■ TESTO PROPOSTO:
───
Omaggio al discepolo Giorgio Gaber e al Maestro.

Giorgio Gaber, indimenticabile poeta della canzone italiana invitava, in tempi non sospetti, a partecipare all’elaborazione di idee nella convinzione che “la libertà è partecipazione”.
Io mi sento di sottoscrivere il suo pensiero perché solo da un dibattito si ottiene la condivisione degli obiettivi aumentando il senso di appartenenza ad una qualsiasi organizzazione politica, morale, religiosa, associativa, ecc..
Nelle parole delle sue acute, autorevoli e riconosciute liriche, abbiamo compreso che il potere (da qualunque parte si eserciti) ha bisogno di una “legittimazione” del popolo e che il popolo sente la necessità di  emulare, in qualsiasi campo, chi si mette in evidenza.
Ebbene, per quanto sopra premesso, abbiamo emulato il peggio del peggio legittimando comportamenti e paradossi tali da non comprendere più e, ancora peggio, non “credere” più a niente e a nessuno se non a noi stessi, chiudendoci spesso in un individualismo che, in molti casi, sfocia nel peggiore dei vizi capitali, l’invidia.
Ci siamo impantanati perché non riusciamo più a comprendere e quindi a foraggiare ed  alimentare chi invece offre nuove prospettive di analisi e quindi di opportunità per la crescita sociale e quindi economica. Nel Paese, il nostro, dove oggi abbiamo la presunzione di essere, insostituibili ed in qualche insano caso anche onnipotenti. Le “teste pensanti” sono migrate all’estero, anche in quei paesi tradizionalmente avversi ai nostri usi e costumi.  Da noi, specialmente in questo periodo di lunga crisi in cui sono richiesti sacrifici sempre maggiori, l’attività di pensiero ha travolto gli argini del pudore (leggasi morale). Siamo un paese vecchio che non arrossisce più alla vergogna e per questo rischiamo di estinguerci.
Appellarsi a leggi o prescrizioni non è più sufficiente nel “paese dei regolamenti (…di conti)” e delle leggi infinite “ad hoc”.Quelle leggi e quei regolamenti che producono solo chiacchiere, diatribe dove a guadagnarci sono solo le grandi corporazioni (leggasi signoraggio bancario) e gli avvocati e quindi gli interessi personali del singolo.
Dove tutto deve essere regolamento ma per ritorcersi successivamente proprio contro il popolo, il  popolo  non è più disposto a “legittimare” un potere (anche religioso) corrotto.
───
■ CONSEGNA 1:
Nel testo su Giorgio Gaber, elenca gli aggettivi che accompagnano «organizzazione» nella frase contenente «senso di appartenenza».
■ CONSEGNA 2:
Trascrivi in forma di lista numerata, tralasciando le righe vuote, la parte dell'elenco che va dalla prima riga fino a quella contenente "It indicates 100 mph", entrambe incluse.
Il testo e l'elenco sono materiali distinti e indipendenti.

■ MATERIALE FORNITO:
───
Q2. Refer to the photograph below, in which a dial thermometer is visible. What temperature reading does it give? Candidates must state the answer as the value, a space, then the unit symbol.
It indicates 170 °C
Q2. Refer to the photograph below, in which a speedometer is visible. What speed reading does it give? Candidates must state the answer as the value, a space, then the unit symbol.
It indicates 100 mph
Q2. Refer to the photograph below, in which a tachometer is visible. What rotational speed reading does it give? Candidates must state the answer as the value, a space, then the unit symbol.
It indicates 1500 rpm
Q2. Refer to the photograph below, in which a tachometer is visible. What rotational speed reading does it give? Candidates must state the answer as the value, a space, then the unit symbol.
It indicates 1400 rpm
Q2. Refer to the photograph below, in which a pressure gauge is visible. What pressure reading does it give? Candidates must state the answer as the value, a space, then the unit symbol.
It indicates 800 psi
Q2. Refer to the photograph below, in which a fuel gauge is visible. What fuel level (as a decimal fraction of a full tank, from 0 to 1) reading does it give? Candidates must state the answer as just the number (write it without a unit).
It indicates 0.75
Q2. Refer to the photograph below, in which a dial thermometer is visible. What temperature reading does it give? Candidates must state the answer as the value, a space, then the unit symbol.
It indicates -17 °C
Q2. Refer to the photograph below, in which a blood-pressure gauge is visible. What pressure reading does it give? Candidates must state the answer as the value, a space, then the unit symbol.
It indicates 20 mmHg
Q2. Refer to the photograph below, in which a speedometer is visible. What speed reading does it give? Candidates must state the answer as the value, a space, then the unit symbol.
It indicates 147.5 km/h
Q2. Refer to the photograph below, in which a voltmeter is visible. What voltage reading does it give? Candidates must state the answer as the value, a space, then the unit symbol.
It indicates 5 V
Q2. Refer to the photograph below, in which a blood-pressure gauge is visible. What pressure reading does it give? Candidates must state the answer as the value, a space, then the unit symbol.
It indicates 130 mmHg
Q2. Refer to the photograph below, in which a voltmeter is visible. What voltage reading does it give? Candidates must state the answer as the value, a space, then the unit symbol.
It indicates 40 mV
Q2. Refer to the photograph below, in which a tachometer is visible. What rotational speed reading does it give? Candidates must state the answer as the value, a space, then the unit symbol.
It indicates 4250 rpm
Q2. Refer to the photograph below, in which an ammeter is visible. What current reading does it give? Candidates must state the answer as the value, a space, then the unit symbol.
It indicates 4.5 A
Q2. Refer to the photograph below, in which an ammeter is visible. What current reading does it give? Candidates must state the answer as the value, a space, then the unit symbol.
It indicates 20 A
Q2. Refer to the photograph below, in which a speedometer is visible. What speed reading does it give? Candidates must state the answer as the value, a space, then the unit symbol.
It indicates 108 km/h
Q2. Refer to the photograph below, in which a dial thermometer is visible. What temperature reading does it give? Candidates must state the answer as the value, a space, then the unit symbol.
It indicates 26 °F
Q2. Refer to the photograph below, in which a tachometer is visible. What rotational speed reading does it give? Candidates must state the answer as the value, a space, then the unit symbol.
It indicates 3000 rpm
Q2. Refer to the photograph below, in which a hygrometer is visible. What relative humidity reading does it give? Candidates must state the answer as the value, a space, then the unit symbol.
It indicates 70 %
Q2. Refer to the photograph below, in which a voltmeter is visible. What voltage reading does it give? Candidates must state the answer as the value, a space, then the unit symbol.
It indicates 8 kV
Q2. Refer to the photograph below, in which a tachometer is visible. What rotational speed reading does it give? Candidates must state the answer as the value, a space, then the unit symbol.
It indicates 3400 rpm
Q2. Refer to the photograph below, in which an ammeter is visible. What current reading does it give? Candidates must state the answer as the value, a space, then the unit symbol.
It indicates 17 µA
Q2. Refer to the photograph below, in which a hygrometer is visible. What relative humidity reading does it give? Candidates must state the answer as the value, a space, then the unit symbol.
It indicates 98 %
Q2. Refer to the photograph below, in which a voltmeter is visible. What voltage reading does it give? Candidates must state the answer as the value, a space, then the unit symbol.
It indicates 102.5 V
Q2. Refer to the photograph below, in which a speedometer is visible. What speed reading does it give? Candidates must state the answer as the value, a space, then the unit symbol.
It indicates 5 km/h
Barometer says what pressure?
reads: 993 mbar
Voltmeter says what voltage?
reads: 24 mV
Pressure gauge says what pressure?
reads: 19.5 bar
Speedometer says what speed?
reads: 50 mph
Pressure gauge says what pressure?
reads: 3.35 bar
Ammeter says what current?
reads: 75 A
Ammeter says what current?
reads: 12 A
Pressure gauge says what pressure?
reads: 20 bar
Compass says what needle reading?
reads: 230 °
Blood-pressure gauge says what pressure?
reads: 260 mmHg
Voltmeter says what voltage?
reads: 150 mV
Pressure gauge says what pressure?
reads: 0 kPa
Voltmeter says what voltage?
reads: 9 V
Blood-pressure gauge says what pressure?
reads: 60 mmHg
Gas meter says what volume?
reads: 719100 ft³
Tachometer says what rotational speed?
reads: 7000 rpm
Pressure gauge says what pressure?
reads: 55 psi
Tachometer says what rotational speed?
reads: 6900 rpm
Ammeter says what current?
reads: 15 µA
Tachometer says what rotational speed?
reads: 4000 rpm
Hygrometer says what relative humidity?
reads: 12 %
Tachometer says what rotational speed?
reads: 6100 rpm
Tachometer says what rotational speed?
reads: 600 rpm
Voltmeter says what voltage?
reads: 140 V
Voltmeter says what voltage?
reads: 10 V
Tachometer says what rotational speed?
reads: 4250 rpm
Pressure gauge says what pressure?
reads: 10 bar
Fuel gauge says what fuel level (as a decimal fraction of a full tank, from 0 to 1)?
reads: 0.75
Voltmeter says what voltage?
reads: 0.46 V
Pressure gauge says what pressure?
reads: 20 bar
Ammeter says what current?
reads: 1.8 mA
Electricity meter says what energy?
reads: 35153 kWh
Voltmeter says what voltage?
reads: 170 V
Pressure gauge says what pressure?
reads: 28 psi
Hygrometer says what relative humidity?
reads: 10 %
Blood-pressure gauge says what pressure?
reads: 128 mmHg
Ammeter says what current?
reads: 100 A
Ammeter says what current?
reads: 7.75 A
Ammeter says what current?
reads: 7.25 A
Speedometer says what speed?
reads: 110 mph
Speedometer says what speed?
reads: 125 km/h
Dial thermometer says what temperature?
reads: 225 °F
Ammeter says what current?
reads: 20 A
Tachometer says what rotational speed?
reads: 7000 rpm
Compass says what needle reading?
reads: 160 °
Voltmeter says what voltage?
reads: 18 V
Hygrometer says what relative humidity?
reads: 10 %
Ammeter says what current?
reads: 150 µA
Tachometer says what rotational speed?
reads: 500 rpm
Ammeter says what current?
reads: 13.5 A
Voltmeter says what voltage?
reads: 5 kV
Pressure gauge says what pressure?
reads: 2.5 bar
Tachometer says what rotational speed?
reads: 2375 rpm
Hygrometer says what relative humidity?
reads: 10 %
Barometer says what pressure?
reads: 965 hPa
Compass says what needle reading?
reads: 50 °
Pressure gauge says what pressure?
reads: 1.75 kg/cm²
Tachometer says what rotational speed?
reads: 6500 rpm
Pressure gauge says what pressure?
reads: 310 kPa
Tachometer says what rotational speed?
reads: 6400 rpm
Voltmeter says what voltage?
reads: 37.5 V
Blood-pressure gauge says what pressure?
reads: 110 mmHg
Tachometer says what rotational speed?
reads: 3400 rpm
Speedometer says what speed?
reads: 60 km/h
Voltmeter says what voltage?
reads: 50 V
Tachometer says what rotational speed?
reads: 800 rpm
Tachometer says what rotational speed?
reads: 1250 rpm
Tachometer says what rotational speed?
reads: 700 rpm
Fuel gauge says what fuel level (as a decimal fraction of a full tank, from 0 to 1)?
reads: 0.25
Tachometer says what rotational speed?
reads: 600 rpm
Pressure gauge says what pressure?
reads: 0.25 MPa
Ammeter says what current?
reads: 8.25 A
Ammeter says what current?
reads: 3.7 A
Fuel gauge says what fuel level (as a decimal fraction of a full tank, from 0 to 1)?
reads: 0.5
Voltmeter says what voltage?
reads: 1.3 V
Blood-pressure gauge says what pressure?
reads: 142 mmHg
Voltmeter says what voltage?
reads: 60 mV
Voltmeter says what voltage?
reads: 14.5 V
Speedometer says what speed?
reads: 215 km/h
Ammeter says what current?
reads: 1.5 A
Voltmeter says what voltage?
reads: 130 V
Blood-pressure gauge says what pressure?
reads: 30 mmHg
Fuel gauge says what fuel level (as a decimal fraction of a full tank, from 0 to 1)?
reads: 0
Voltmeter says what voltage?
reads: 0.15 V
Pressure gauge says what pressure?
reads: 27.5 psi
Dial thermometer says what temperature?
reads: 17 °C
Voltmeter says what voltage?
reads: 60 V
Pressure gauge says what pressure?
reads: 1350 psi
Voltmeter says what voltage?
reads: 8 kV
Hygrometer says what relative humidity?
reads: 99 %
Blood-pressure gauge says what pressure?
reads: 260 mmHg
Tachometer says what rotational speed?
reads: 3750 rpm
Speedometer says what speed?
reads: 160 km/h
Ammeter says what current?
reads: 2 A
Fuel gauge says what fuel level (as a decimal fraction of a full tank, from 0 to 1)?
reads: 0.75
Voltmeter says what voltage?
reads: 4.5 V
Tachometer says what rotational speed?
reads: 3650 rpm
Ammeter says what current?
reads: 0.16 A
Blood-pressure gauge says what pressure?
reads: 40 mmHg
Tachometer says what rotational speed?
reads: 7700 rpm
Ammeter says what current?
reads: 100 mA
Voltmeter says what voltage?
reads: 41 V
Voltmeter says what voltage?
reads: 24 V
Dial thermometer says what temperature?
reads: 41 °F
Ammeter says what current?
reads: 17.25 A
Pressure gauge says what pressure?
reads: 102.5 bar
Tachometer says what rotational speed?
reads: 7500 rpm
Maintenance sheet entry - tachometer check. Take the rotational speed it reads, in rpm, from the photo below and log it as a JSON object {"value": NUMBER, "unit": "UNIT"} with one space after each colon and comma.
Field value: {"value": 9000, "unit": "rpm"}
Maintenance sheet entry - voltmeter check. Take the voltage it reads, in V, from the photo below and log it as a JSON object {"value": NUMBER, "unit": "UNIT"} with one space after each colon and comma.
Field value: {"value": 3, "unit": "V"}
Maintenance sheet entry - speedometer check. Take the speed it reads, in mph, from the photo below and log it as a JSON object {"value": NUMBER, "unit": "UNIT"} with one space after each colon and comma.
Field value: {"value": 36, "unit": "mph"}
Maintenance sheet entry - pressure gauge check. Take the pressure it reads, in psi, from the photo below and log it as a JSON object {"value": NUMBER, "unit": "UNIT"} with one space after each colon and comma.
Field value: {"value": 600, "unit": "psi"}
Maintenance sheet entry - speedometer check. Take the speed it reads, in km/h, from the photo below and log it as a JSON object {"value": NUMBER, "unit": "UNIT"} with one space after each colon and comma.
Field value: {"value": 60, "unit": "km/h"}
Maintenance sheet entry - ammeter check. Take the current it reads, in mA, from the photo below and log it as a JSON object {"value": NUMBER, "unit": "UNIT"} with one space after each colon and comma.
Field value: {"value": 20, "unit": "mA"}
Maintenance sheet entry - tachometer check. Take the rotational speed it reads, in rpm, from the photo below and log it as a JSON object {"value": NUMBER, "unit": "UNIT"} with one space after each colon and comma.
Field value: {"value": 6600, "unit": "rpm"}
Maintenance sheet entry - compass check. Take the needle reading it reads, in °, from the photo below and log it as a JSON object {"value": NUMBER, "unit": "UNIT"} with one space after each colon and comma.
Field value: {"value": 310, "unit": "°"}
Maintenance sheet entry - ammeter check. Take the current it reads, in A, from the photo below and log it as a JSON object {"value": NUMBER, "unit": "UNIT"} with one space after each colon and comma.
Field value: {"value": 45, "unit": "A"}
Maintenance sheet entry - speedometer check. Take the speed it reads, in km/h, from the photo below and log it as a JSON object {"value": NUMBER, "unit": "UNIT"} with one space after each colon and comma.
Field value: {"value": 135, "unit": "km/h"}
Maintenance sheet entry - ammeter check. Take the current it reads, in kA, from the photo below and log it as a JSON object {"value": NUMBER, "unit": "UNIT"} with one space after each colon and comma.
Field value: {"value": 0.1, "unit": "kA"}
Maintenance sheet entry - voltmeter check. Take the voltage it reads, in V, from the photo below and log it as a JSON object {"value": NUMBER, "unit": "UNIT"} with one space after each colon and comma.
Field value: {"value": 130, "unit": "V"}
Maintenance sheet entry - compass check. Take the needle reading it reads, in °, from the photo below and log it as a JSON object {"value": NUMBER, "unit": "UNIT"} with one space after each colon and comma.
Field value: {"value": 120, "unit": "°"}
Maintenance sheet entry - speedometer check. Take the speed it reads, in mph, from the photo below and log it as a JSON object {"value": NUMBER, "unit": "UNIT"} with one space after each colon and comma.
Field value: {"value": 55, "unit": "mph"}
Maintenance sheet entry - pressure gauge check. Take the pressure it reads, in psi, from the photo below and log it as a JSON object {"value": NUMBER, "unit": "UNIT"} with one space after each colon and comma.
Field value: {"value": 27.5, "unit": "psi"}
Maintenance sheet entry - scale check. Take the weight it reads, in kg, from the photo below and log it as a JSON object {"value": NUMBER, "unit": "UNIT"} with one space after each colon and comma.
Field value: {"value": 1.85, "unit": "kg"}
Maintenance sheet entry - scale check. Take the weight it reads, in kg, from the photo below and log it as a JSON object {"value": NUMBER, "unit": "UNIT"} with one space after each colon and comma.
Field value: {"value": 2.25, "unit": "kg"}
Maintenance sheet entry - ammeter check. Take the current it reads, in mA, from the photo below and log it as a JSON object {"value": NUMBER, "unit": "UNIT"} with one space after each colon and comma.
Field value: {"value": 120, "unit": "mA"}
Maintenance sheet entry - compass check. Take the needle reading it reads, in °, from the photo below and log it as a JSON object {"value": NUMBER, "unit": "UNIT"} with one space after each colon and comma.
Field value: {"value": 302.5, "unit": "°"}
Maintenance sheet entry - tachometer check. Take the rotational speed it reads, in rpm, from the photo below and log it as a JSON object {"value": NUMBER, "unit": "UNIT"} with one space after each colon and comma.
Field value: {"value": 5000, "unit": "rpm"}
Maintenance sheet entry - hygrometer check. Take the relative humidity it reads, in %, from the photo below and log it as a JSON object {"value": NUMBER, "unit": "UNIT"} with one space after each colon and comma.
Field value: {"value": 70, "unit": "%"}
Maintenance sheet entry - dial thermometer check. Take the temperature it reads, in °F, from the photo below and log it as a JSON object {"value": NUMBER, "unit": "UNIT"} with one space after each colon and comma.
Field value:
───
■ SOLUZIONE 1:
politica, morale, religiosa, associativa

■ SOLUZIONE 2:
1. Q2. Refer to the photograph below, in which a dial thermometer is visible. What temperature reading does it give? Candidates must state the answer as the value, a space, then the unit symbol.
2. It indicates 170 °C
3. Q2. Refer to the photograph below, in which a speedometer is visible. What speed reading does it give? Candidates must state the answer as the value, a space, then the unit symbol.
4. It indicates 100 mph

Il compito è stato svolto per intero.